The value of the pot should be changed to as a larger value will allow for larger range, the resistor simply limits the maximum bias when the resistance of the pot is set to 0 ohms.

In the 6505+ amp though the pot is indeed 10K which is the ideal value, you just want to reduce the 12K resistor down to 4.7K, then you have a little more to work with.



rectifryer said:


> Voltage will not be increased. At all. I am not even sure what this guy meant by "drive". He probably realizes this now, it's an old thread.



The control grid voltage is increased by adjusting the bias, that is what the bias control does. This controls how on the tube is when no signal is present. This is done so that tubes on opposing sides of the transformer are on at the same time during the transition where crossover distortion is present. There is a delay for tubes to turn back on after they go into cutoff and that is the result of crossover distortion, for some time there is no signal and creates a gap, the harmonics that are created from that is what we hear as crossover distortion.
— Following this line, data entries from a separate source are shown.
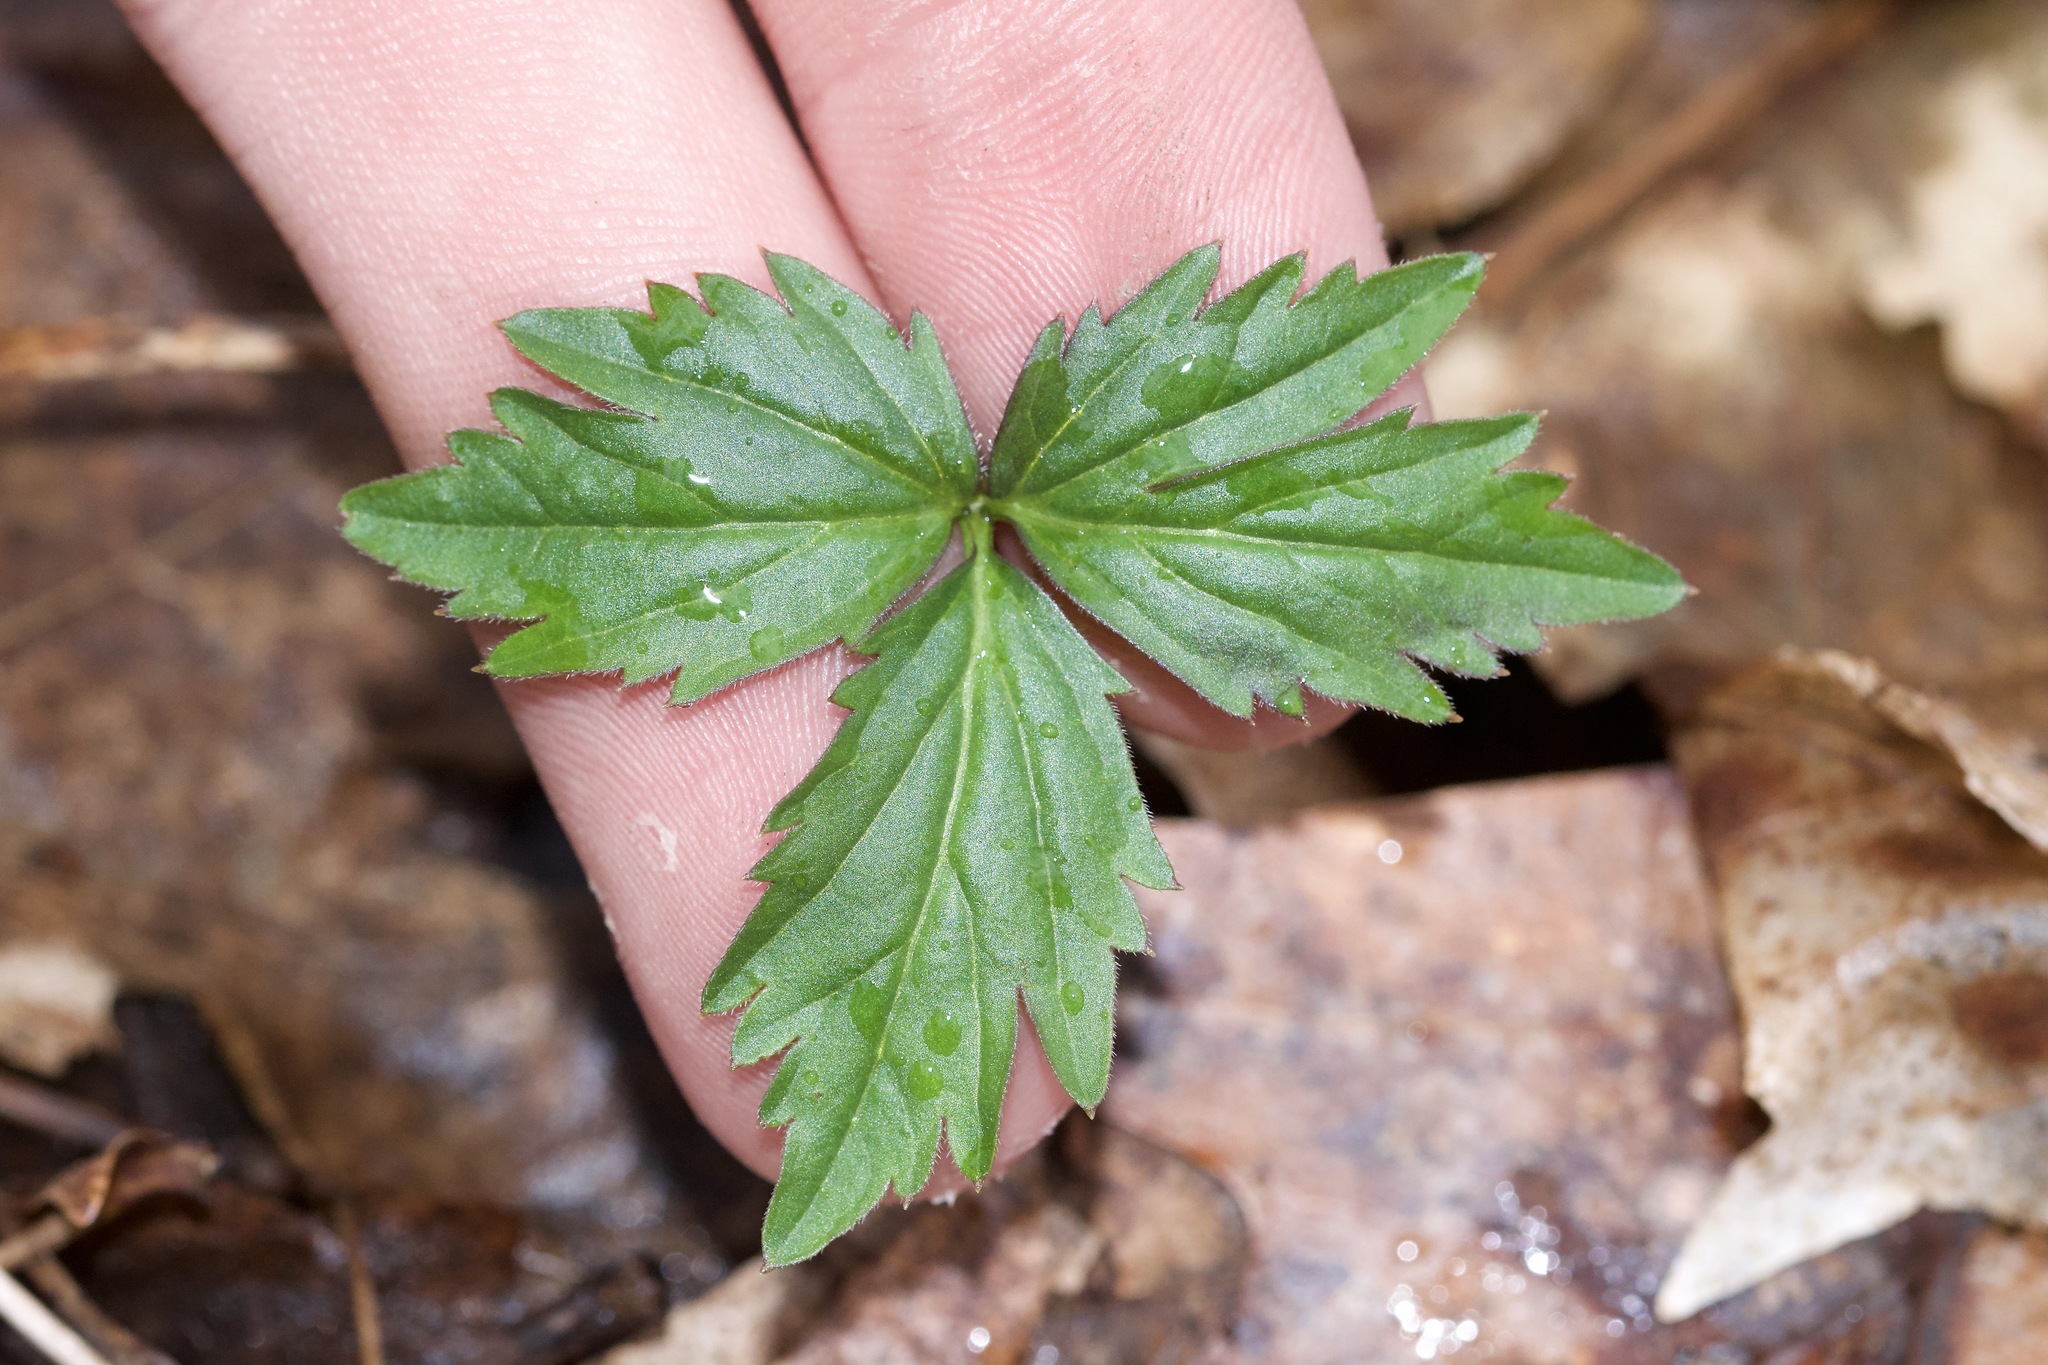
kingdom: Plantae
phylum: Tracheophyta
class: Magnoliopsida
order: Brassicales
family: Brassicaceae
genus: Cardamine
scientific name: Cardamine diphylla
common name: Broad-leaved toothwort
By biasing both tubes on when no guitar signal is present just enough, you eliminate that crossover distortion.

The catch side to that is you have all tubes pulling current and the hotter you bias the amp, the more tube sag you get, the tone gets squishier and more compressed sounding. Biasing any higher than the required need to get rid of crossover distortion therefore becomes a personal taste thing and willingness to replace tubes sooner.



rectifryer said:


> And 35mA is still cold hahahaha



For a 500v Anode voltage 35mA puts the quiescent power consumption puts the amp closer to Class A territory than it does Class B. Remember, we are only biasing out of Class B towards Class A just enough to remove crossover distortion, Class A amps are horribly inefficient.
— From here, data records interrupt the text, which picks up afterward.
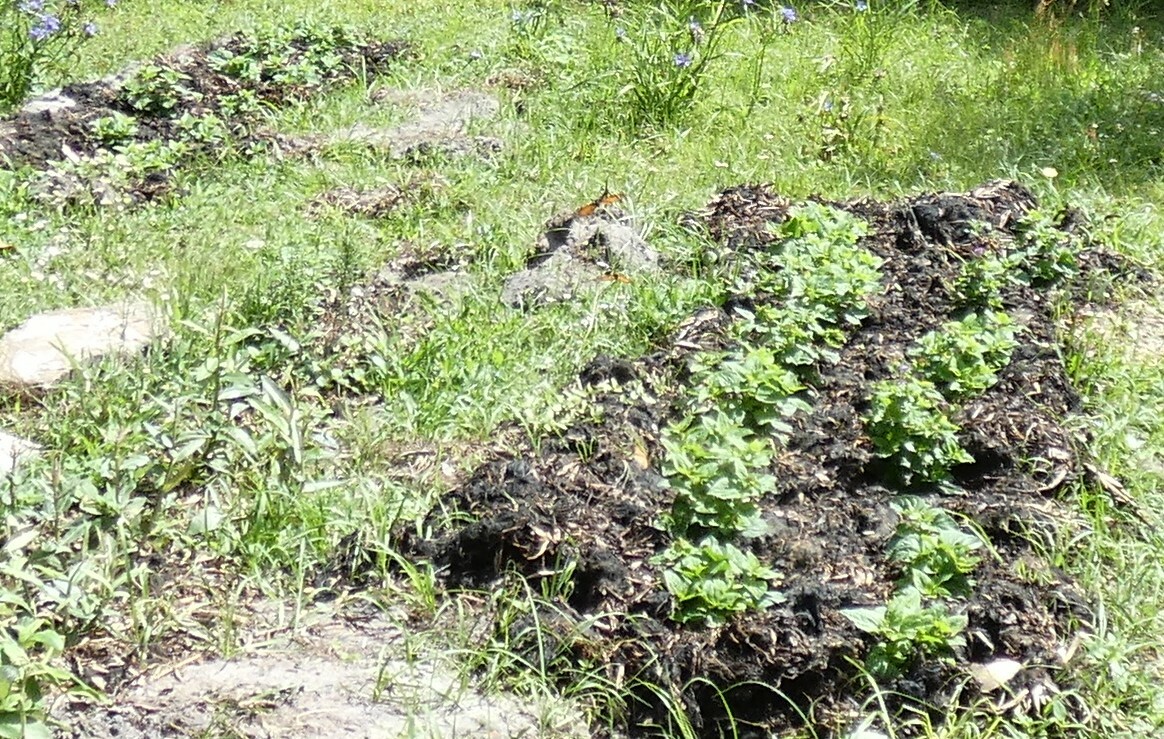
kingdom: Animalia
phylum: Arthropoda
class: Insecta
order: Lepidoptera
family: Nymphalidae
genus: Danaus
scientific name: Danaus plexippus
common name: Monarch
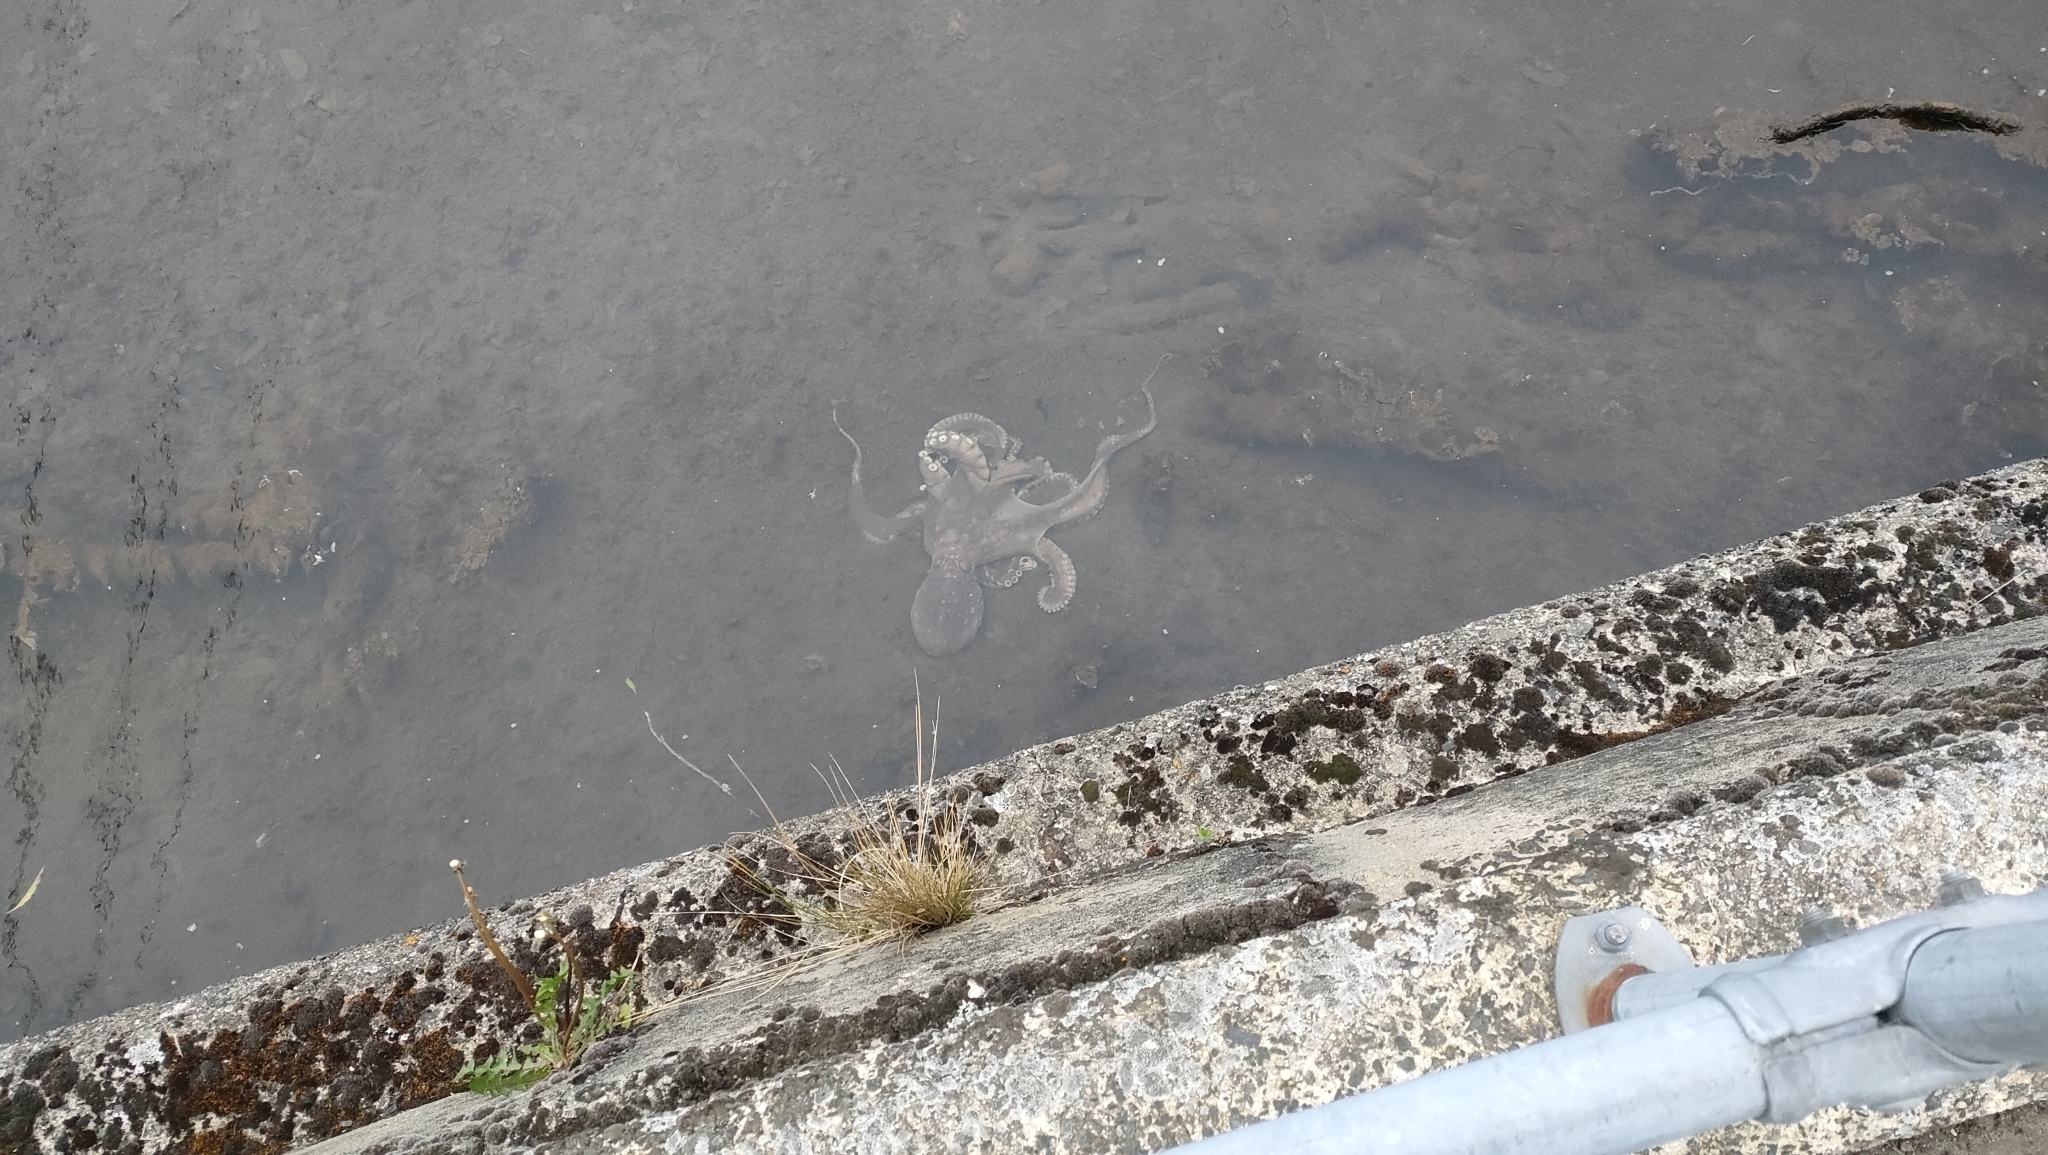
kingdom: Animalia
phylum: Mollusca
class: Cephalopoda
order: Octopoda
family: Octopodidae
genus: Macroctopus
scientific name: Macroctopus maorum
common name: Maori octopus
35mA would be a bias of about 58% of maximum power, in Class AB amps you should never bias higher than 70% which would be about 42mA. The common range for bias modded 5150/6505 amps is anywhere from 32mA to 42mA and that is all based on preference.



rectifryer said:


> Yes, at 50 mA, as they are rated.



Bias does not control output power, you are always getting full power unless you start biasing in Class C territory, so far into it that the maximum output voltage of the phase inverter can't provide the 60Vp-p signal required for the power tubes to reach full power. Virtually impossible to do with tube amps and it would sound really really bad, crossover distortion so bad it would sound like the amp was cutting out (gating).